あたしが今戦っているのは、牛のような形をした魔女。

こいつは、あたしが魔法少女になってから初めて戦った奴だ。

自分のテリトリーで逃げられたもんだから、落とし前つけにわざわざ隣町にまで来たんだけど...

杏子「ったた...相変わらずなんて馬鹿力なやつ!」

あの時もそうだった。

あいつの斧での力任せの攻撃には手を焼いた。

悔しいが、力ではあいつに分があるようだ。

杏子「だけど、今回はいつぞやの二の舞にはならないよ!」

そうだ。あの時はこの魔法を使えなかったが、今は違う。

この幻惑の魔法があれば、こいつとも戦える筈だ。

あたしとあたしの幻影。各々槍を構え、二人で魔女へ突撃していく。

そのうち片方が魔女へ跳びかかる。

あいつは、それを斧であっさりと切り裂いた。

でも

杏子「残念!そっちはニセモノさ!」

今度は、隙だらけになった魔女を真っ二つに切り裂いてやった。


魔女の姿は消え失せ、持っていた斧がカランと音を立てて地面に落ちた。

杏子「よしっ、やっとリベンジ果たせた!」

QB「杏子、まだだ!」

杏子「えっ?わっ!?」

突如纏わりついたもやに、あたしの身体の自由は奪われた。

杏子(駄目だ、このままじゃ―――)

あたしの嫌な予感は、魔女の姿が復元されると共に確信へと変わった。

魔女が、あたしを切り裂かんと斧を振り上げる。

杏子(―――――!)

迫りくる死の予感に、あたしは目を瞑ってしまった。

そんな時だった。


「なるほど...幻惑の魔法、面白い力だわ」



声がした。

恐る恐る目を開けてみると、魔女の斧に黄色のリボンが巻きつき、あたしへの攻撃を防いでいた。

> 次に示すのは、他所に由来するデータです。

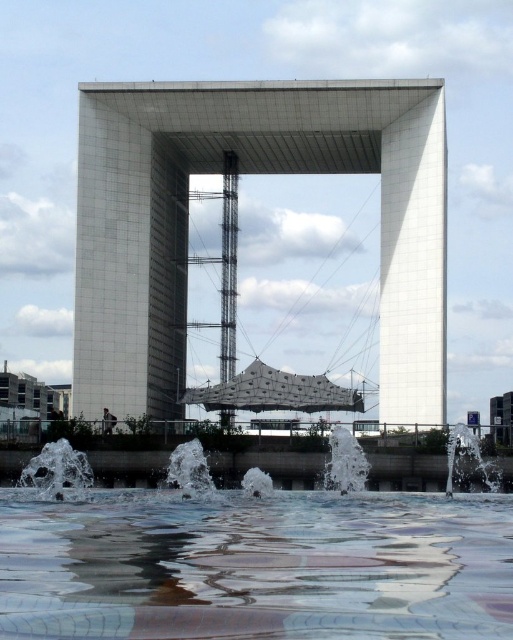
Question: Which object is farther from the camera taking this photo?

Choices:
 (A) clear glass water at center
 (B) white concrete structure at center
 (C) white smooth pillar at right

Answer: (B)

Question: Considering the real-world distances, which object is closest to the clear water at lower left?

Choices:
 (A) clear water at lower right
 (B) white concrete structure at center
 (C) white frothy water at center
 (D) white smooth pillar at right

Answer: (C)

Question: Considering the relative positions of clear glass water at center and white frothy water at center in the image provided, where is clear glass water at center located with respect to white frothy water at center?

Choices:
 (A) below
 (B) above

Answer: (A)

Question: Is clear water at lower left smaller than white frothy water at center?

Choices:
 (A) yes
 (B) no

Answer: (B)

Question: Is white concrete structure at center further to the viewer compared to clear water at lower left?

Choices:
 (A) yes
 (B) no

Answer: (A)

Question: Which object is farther from the camera taking this photo?

Choices:
 (A) clear water at lower right
 (B) clear water at lower left
 (C) white concrete structure at center

Answer: (C)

「だけど、魔女の方も同じ能力だったのはついていなかったわね」

杏子(魔法少女...?)

リボンを操っているその人は、巨大な拳銃を召還し、あたしに銃口を向けた。

杏子「ちょっ」

「ティロ・フィナーレ!」

その巨大な銃から放たれた砲弾は、あたしの顔の真横を通り過ぎていった。

杏子「な、なにすんだよ!?」

「ごめんなさいね。ちょっと荒っぽいやり方で」

杏子「謝るくらいなら最初から...あれ?」

きがつけば、あたしに纏わりついていたもやは綺麗さっぱり消えていた。

どうやら、彼女の砲撃で消しさられたようだった。

「間に合ってよかったわ。大丈夫?」ニコリ

いつの間にか尻もちをついていたあたしに、その人は微笑みながら手を差し伸べてくれた。



杏子「そ、その...助かったよ。あんたは...?」

「挨拶は後よ。今は魔女を倒さなくちゃ」

そう言う彼女の眼光は、とても鋭かった。年齢はあたしとさほど変わらない筈なのに、なんていうか、本当の『ベテラン』ってやつを感じた気がした。

そしてそれは気のせいなんかじゃなくて

「あの魔女、本体はおそらく斧の方ね」

杏子「え?」

「だから身体の方を倒しても復活してしまうみたい」

この魔女と戦うのが二回目のあたしですらそんなこと思いつきもしなかったのに、この人は初見で、しかもたった数回のやり取りで見抜いていた。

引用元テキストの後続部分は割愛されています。